Thursday, 19 April 2018

Clarifying Christian Contradictions


If you pay any attention to the Christian world, you may have noticed that there are some people who teach that the world is ending soon and that your focus should be on personal growth --- yours and other people’s --- and that it is pointless to make this a better world since it’s all about to be destroyed anyway, but there are some whose focus is on social works --- trying to improve the here and now of people’s lives. Why such a variance in the application of the same book?
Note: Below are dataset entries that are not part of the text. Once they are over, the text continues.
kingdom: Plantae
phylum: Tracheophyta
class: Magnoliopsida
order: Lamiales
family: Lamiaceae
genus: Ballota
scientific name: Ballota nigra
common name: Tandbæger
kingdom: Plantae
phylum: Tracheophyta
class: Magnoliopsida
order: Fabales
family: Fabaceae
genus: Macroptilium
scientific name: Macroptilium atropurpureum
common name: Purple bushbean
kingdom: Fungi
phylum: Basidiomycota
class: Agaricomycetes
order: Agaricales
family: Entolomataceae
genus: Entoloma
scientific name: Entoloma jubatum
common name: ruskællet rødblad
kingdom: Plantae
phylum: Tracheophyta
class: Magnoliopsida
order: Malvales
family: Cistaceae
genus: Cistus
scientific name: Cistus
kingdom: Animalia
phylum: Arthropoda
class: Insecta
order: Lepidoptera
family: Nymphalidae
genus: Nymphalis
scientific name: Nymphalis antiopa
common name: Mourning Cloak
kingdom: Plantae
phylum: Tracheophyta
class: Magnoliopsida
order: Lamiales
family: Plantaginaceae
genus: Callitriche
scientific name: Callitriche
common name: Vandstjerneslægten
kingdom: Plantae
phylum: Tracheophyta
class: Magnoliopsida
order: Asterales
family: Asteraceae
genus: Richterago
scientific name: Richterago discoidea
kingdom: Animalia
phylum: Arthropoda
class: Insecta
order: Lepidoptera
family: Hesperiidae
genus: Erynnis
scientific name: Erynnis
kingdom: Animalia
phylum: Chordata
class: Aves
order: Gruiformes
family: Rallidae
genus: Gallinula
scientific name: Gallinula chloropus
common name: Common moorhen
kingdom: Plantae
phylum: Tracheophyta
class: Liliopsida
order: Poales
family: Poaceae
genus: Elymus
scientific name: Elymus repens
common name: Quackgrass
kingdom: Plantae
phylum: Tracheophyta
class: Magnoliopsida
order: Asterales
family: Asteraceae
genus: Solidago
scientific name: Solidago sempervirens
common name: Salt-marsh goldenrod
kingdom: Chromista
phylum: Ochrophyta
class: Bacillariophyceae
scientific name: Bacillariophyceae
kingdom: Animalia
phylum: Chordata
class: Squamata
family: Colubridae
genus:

The teaching generally is that there will be a long period of peace on the earth, which, based on Revelation 20, is thought by many to be a thousand years. During this period, Christ will reign over all the earth. Some people are pre-millennial. This means that they believe that Christ is returning prior to that period. It will take him to clean up this mess and make the world right. Our job is to get ready for that. Others are post-millennials. They (and I think this is the larger body of people) teach that he is returning after that period. There will be long period of peace on earth, and then Christ shall return. The peace will have happened because the reign of Christ is in the human heart. Obviously a person’s belief on this matter makes a difference to their conduct.

Pre-millennialism was the predominant view for the first three centuries after Christ’s death. Augustine opted for post-millennialism, and from his perspective, that made sense: Christianity was flourishing, peace was spreading. Eventually it became clear that either Christ wasn’t returning after a thousand years of that, or that the thousand years had not begun when it was thought to have started.

By thinking that Christ is invisibly working in man to create some utopian era, people have been susceptible to delusive teachings that particular political movements are the means for this to happen. Witness the example of Hitler’s Third Reich. This was how the thousand years of peace would happen.

It is possible to be a pre-millennialist and want to contribute to social good. The Bible, particularly the Old Testament, is full of admonition to help the poor, widows, and orphans. Jesus said “The poor you always have with you.” Many pre-millennialists think he meant that you can’t do anything to fix that problem. I think he meant that we have lots of opportunity to help them. People who believe that Christ is living in them, should reflect his behavior and help the disadvantaged. Sometimes, particularly in a crisis, this means a bandage of immediate supply of the necessities. Other times, in the absence of crisis, it means enabling people to have options that they can choose to get themselves out of their mess, through skills development and other education.

1 comment :

  1. We are as blind soldiers plunged in a battle they barely comprehend, doing their best with what meagre means they have and hoping their General will wisely lead them.